I have to be anticipating and searching for clues. Aren't we trying to anticipate how "smart money" will run the stops in the thread and where they will take the market to? Don't these conclusions lead us to clues about probable market action in the near future? Don't we want to try and capitalize on that probable price action?

Yes i agree that it is what we are trying to do here, as for price action and volume and chart reading it is just part of the process of working on a trade plan. There are more important things than them however that will move the markets past s/r and do not care about patterns and things Like news events or rumors or market history. Consider seasonality or santa rallies etc.

I am just saying that this here thread about having another look at where you have your stops placed is a very helpful one as you have probably in your trading experience had a patch where you just got stopped out every bloody time and could not for the live of you figure out why. This thread helps people understand more about that.

As for anticipating great moves and market direction to form a trading plan for a trade, i think volume plays a lessor role than other things. As i have stated it is useful to spot a s/r area but as far as what we can expect in direction it can be misleading. Here I consider market sentiment and news far more important than volume or price action of the recent past. While there is not much going on in the market it is good to look at charts and patterns and things and imagine future possible movements. It is when you can look at where you think people got in and will want to get out etc. Games are being played and stops are being hunted etc. This is because in theory the big money do not want to take too many people with them when the news brake or the market rushes to a new level. Games may be to give a false idea of the market looking weak or strong and people will be looking to get long or short, then the market suddenly goes 180.
* * * * * * * * *
Retype the part of the trading discussion above that begins with the words "I am just saying" and ends after "more about that.".
* * * * * * * * *
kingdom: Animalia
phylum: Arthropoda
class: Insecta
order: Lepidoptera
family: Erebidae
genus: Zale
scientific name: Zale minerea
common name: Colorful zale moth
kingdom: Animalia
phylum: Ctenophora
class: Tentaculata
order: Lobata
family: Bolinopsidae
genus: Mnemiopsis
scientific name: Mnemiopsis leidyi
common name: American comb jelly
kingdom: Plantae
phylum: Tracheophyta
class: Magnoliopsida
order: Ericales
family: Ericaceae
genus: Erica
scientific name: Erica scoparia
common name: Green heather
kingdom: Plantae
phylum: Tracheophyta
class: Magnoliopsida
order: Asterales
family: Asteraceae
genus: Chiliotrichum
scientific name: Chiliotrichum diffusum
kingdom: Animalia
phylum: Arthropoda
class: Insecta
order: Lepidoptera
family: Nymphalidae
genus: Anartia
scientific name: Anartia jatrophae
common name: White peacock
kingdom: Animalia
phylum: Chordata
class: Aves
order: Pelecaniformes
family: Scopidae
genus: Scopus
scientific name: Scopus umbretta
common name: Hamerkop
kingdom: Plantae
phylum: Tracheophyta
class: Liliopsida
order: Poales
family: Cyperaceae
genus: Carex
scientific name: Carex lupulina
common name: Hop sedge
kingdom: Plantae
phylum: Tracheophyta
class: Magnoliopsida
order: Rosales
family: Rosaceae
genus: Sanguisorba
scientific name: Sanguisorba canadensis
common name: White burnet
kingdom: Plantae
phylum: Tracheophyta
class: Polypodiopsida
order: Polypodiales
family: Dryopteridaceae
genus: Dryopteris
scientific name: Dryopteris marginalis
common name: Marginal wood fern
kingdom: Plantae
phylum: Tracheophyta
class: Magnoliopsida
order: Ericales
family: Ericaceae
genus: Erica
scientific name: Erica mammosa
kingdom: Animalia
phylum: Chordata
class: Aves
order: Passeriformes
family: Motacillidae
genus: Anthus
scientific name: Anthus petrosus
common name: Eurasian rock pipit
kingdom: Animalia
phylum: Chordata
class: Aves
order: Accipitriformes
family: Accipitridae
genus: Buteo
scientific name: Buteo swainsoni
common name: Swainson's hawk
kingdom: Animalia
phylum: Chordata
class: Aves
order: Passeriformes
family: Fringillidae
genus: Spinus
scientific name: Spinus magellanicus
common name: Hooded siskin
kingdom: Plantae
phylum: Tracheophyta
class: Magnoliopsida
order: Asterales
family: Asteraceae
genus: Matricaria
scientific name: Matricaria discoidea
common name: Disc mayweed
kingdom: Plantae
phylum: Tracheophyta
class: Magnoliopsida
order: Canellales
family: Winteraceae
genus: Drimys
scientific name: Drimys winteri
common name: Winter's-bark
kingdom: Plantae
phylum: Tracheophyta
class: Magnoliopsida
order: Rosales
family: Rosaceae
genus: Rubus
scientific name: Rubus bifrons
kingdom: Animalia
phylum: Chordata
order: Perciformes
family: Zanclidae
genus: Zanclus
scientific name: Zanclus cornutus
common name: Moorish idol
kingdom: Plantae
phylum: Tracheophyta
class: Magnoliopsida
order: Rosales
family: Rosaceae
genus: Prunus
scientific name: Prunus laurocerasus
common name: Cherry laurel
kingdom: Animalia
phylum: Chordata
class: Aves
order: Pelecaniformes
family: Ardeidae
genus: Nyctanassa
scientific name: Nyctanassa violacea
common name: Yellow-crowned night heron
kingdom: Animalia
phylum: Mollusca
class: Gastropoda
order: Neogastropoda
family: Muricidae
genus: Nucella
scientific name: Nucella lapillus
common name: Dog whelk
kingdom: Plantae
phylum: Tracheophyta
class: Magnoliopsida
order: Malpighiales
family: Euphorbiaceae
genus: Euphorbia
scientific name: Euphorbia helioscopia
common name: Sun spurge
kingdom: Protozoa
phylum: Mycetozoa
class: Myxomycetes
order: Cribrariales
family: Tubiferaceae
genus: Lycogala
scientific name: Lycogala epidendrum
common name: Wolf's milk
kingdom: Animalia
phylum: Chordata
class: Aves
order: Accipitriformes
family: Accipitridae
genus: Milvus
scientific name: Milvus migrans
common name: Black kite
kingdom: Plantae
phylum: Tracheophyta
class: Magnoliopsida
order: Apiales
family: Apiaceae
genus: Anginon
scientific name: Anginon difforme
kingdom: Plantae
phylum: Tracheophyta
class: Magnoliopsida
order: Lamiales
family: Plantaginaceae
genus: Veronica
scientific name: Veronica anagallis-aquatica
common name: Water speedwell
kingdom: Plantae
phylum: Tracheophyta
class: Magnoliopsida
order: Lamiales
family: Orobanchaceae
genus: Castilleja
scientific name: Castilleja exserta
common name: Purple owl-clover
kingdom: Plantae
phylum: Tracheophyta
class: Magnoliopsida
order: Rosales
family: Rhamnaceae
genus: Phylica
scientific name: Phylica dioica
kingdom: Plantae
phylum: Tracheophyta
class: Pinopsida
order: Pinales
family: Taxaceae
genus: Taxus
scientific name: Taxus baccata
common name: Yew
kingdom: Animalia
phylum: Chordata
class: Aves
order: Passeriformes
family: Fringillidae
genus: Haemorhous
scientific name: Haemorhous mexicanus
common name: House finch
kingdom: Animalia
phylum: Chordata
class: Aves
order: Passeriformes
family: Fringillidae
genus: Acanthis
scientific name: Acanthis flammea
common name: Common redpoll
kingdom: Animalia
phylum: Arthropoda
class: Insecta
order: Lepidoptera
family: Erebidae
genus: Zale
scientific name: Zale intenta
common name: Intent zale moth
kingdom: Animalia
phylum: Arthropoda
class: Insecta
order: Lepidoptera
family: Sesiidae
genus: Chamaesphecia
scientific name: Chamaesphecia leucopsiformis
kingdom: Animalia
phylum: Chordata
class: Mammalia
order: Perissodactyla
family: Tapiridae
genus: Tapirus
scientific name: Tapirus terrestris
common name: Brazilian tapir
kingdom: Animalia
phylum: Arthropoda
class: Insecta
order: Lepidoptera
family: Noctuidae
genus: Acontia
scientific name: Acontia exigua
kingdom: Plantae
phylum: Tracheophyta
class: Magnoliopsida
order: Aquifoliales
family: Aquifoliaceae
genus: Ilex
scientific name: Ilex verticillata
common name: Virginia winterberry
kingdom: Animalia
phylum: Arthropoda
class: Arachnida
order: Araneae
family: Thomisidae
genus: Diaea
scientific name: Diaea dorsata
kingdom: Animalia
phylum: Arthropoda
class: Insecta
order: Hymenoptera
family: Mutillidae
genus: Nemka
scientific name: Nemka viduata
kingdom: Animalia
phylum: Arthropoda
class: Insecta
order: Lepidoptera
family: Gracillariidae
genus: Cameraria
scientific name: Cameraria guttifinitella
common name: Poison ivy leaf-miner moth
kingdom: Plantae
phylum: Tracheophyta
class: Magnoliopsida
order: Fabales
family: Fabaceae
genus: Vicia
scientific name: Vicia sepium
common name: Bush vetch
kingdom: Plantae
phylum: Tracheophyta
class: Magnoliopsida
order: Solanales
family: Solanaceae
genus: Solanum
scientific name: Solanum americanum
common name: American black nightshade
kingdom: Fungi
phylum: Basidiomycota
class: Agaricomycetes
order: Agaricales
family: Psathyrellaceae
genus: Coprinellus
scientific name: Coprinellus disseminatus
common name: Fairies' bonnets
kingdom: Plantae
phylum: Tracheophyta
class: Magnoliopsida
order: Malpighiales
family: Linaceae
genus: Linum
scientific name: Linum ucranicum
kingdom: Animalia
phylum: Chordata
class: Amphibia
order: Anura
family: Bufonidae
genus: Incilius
* * * * * * * * *
IN RESPONSE:
I am just saying that this here thread about having another look at where you have your stops placed is a very helpful one as you have probably in your trading experience had a patch where you just got stopped out every bloody time and could not for the live of you figure out why. This thread helps people understand more about that.